С даосизмом связано и понимание роли художника не как автономного «творца», а как транслятора тонких метаморфоз дао . Художник не творит, а пропускает бесконечную цепь превращений через свое сердце. Он улавливает их ритм, запечатлевает их тень, их след – в слове, жесте, иероглифе, пейзаже, полете стрелы, взмахе меча. Вот почему многие произведения средневекового японского искусства анонимны: невыпячивание Я – это норма.
Прежде чем творить, мастер должен своей жизнью воплотить дао , стать его проводником. Требуется соблюдение строгих правил и табу, обязательных для всякого, кто хочет достичь мастерства в том или ином виде искусства. «Назвать несомненным мастером, – писал основатель театра Но Дзэами Мотокиё – можно только того, чьи речи не бывают низменны, чей облик несет в себе сокровенную красоту» (8, с. 89). Чтобы соответствовать предъявляемым требованиям, надо было соблюдать три строгих табу: не пьянствовать, не прелюбодействовать, не играть в азартные игры. Мастер был обязан сохранять верность дао – избранному пути в искусстве – всей своей жизнью .
Создается традиционный художник в рамках системы иэм о то , или «дома», где он постепенно проходит все – от неофита до мастера – стадии приобщения к искусству сообразно своему биологическому возрасту. Обучение происходит непосредственно телесным методом микики (букв. «видеть и слышать»), когда мастерство передается путем личного общения учителя с учеником – от сердца к сердцу (яп. кокородзукэ ). Так передаются не просто профессиональные навыки. Поскольку понятие «дом» подразумевает родственные отношения между учителем и учениками, от поколения к поколению передается и образ жизни, и особенности личности мастера. Частица его сердца, его профессиональные навыки усваиваются учеником с детских лет, они воплощаются в ученике. Творческий взор ученика всегда направлен назад – к мудрости учителя, а взор учителя – к мудрости первых учителей.
Обучение проходит в строго ритуализированной форме при полном подчинении воли ученика требованиям учителя, так послушный ребенок выполняет все поручения строгого отца, так монах подчиняется воле настоятеля монастыря. Поэтому в искусстве гэйдо , несмотря на антирационалистическую установку, индивидуальная свобода художника была ограничена, во-первых, строгой дисциплиной и ритуалом, принятым в системе «дома» – иэмото , и, во-вторых, правилами самого произведения – каноном , принятым в данном «доме». «Древность есть орудие познания: преобразовывать – значит, познавать это орудие, но не делаться его слугой», – говорится в трактате о живописи « Хуа Юйлу » (1670) (9, с. 360). Новое органично вырастало из привычно-традиционного, как молодой побег – из глубоко укорененного в родной почве старого дерева. Вот почему, если точно не знать автора, неразличимы «песни» из японских поэтических антологий или монохромные пейзажи на ширмах и раздвижных стенах монастырей. Даже пьесы в театре Но подписывались не именем автора, а просто: «записал такой-то…»
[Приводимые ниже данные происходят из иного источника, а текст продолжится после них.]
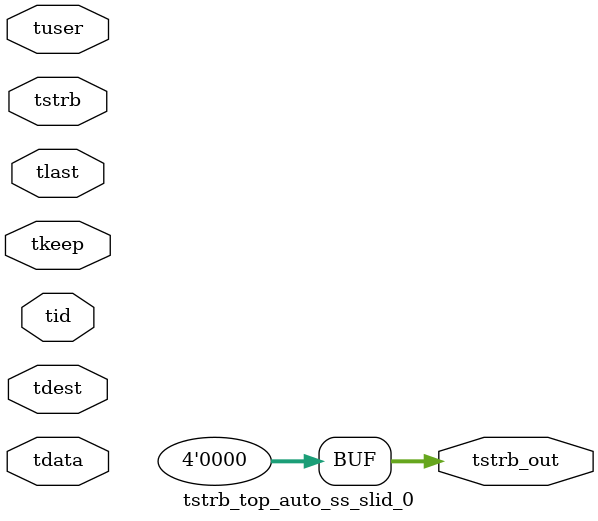
<source format=v>


`timescale 1ps/1ps

module tstrb_top_auto_ss_slid_0 #
(
parameter C_S_AXIS_TDATA_WIDTH = 32,
parameter C_S_AXIS_TUSER_WIDTH = 0,
parameter C_S_AXIS_TID_WIDTH   = 0,
parameter C_S_AXIS_TDEST_WIDTH = 0,
parameter C_M_AXIS_TDATA_WIDTH = 32
)
(
input  [(C_S_AXIS_TDATA_WIDTH == 0 ? 1 : C_S_AXIS_TDATA_WIDTH)-1:0     ] tdata,
input  [(C_S_AXIS_TUSER_WIDTH == 0 ? 1 : C_S_AXIS_TUSER_WIDTH)-1:0     ] tuser,
input  [(C_S_AXIS_TID_WIDTH   == 0 ? 1 : C_S_AXIS_TID_WIDTH)-1:0       ] tid,
input  [(C_S_AXIS_TDEST_WIDTH == 0 ? 1 : C_S_AXIS_TDEST_WIDTH)-1:0     ] tdest,
input  [(C_S_AXIS_TDATA_WIDTH/8)-1:0 ] tkeep,
input  [(C_S_AXIS_TDATA_WIDTH/8)-1:0 ] tstrb,
input                                                                    tlast,
output [(C_M_AXIS_TDATA_WIDTH/8)-1:0 ] tstrb_out
);

assign tstrb_out = {1'b0};

endmodule


</source>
У Блока есть важное определение романтизма. «Романтизм, – пишет он, – есть не что иное, как способ устроить, организовать человека, носителя культуры на новую связь со стихией». (Интересно и дальнейшее рассуждение: «Романтики выдвинули, между прочим, странно звучащий для нашего уха лозунг “спасения природы”, лозунг, близкий одному из глубочайших наших романтиков – Владимиру Соловьёву» (10, с. 258). В наши времена спасение природы уже давно перестало быть романтическим требованием и является необходимым условием выживания человека. Романтики даже заподозрить не могли, как правы окажутся в своем интуитивном прозрении.)
Отношение романтиков к природной стихии внутренне противоречиво. Это противоречие весьма наглядно в приводимом ниже отрывке из эстетического трактата Ф. Шиллера «О наивной и сентиментальной поэзии»: «Чем мог бы привлечь нас сам по себе невзрачный цветок, родник, обросший мхом камень, чириканье пташек, жужжание пчел и т.д.? Что могло дать им право даже на нашу любовь? Мы любим не эти вещи, а воплощенную в них идею. Мы любим в них тихую созидательную жизнь, спокойную самобытную деятельность, бытие по своим собственным законам, внутреннюю необходимость, вечное согласие с собой» (11, с. 132).
Данный отрывок Шиллера вполне можно принять за эстетическое эссе японского поэта или художника. И на первый взгляд, он может прекрасно послужить идее родства эстетики японской художественной традиции гэйдо и эстетики романтизма. Но только на первый взгляд. Природа у японцев – самоценная сущность, бесконечная Вселенная, и человек лишь ее ничтожная часть. У романтиков же она выступает всего лишь как объект самоутверждения личности художника.